Go through the data and retrieve each line that includes the string "ingin".

****************************************

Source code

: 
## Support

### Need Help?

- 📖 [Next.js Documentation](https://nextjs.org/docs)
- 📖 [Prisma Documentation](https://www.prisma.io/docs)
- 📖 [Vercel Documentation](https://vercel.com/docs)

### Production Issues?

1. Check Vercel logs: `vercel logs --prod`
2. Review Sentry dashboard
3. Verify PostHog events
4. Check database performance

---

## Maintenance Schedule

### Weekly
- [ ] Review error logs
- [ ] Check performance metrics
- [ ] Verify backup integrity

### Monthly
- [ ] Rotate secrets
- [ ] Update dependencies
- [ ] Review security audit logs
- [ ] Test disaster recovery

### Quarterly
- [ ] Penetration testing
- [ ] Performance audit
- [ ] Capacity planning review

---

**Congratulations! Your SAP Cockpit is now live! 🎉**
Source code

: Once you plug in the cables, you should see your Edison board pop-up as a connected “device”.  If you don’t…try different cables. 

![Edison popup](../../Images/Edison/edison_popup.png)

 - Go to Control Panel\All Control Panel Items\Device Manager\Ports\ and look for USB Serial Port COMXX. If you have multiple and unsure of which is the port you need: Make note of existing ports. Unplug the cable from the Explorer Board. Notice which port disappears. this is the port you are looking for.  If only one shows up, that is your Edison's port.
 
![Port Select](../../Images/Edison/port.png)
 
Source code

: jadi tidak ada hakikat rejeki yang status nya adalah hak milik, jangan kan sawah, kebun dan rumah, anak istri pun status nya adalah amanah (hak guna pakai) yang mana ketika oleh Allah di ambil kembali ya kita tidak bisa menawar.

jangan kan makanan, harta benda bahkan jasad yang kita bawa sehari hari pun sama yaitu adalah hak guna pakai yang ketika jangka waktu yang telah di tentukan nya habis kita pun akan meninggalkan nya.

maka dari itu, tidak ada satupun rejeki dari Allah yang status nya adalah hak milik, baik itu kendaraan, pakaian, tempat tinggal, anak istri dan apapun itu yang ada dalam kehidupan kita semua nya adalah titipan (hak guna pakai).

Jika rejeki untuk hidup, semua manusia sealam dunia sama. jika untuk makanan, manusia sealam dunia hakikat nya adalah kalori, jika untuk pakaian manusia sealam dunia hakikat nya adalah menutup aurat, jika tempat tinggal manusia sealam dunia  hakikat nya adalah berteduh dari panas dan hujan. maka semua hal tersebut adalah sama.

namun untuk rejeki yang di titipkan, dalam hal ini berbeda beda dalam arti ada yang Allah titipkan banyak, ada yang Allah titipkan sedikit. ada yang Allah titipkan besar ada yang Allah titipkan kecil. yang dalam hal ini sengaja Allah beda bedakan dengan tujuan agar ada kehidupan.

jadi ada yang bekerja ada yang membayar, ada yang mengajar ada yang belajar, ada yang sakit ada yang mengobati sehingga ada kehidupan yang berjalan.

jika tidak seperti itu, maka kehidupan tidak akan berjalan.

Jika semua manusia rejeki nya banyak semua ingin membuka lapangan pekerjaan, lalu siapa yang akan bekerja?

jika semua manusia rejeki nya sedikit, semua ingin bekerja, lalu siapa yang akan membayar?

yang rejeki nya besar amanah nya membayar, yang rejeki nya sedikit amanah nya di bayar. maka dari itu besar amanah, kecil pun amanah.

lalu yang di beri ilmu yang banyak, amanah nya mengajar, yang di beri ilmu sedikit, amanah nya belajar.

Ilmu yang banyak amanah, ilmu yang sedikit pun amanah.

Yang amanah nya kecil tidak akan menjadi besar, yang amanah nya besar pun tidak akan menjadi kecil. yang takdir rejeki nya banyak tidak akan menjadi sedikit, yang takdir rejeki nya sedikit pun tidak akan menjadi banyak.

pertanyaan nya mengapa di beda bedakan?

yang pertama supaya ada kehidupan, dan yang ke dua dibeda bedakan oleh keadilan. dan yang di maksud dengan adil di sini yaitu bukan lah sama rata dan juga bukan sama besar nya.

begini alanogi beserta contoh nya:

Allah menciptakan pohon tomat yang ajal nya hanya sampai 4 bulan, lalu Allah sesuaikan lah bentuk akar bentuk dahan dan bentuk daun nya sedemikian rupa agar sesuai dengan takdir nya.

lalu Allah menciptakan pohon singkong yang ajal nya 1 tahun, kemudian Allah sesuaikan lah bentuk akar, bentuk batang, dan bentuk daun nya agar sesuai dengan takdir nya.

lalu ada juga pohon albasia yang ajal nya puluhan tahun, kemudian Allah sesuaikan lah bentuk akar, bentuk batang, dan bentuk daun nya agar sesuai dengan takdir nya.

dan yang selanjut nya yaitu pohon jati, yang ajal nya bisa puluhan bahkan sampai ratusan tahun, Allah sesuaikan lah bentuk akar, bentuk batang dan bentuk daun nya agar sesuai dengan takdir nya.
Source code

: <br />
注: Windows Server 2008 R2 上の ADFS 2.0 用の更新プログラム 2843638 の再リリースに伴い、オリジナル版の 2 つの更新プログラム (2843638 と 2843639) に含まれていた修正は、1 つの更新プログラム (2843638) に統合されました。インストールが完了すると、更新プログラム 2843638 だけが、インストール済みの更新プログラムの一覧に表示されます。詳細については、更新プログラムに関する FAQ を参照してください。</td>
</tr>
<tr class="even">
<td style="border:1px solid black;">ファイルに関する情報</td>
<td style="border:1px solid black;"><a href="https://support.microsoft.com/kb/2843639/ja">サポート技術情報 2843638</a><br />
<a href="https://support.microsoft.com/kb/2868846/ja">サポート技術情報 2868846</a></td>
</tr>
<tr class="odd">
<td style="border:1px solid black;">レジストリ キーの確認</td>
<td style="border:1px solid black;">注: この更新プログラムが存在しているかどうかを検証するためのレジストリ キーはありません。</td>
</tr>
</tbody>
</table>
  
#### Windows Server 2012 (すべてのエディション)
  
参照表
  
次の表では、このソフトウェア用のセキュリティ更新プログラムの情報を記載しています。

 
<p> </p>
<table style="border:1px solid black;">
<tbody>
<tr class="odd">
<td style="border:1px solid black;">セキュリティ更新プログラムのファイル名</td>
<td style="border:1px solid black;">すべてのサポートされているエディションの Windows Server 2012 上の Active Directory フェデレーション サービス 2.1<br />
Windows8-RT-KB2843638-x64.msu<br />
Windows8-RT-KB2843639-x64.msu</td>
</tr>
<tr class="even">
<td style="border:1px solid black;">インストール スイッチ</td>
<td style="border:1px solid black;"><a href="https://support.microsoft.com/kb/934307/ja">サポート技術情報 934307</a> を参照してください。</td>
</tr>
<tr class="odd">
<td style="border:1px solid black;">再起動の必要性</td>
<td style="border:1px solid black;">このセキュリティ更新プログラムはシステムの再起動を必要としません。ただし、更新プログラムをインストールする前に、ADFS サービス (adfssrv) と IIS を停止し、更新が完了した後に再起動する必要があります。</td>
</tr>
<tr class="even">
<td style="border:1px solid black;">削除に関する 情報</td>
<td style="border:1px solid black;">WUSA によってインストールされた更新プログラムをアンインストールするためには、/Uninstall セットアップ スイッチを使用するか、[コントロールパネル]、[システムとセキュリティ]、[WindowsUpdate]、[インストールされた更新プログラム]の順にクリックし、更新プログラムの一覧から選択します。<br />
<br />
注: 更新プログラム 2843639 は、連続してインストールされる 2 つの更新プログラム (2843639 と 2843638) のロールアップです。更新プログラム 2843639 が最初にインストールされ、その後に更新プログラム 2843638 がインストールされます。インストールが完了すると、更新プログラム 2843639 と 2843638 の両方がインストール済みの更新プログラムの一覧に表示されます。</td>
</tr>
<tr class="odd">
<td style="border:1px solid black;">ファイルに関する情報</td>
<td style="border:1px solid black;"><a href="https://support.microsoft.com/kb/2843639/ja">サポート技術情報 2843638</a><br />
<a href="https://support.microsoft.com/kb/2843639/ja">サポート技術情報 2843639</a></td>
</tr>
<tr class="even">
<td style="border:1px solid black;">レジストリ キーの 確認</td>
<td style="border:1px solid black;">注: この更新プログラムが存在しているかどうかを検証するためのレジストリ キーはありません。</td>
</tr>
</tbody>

****************************************

### [Output below]
Jika semua manusia rejeki nya banyak semua ingin membuka lapangan pekerjaan, lalu siapa yang akan bekerja?
jika semua manusia rejeki nya sedikit, semua ingin bekerja, lalu siapa yang akan membayar?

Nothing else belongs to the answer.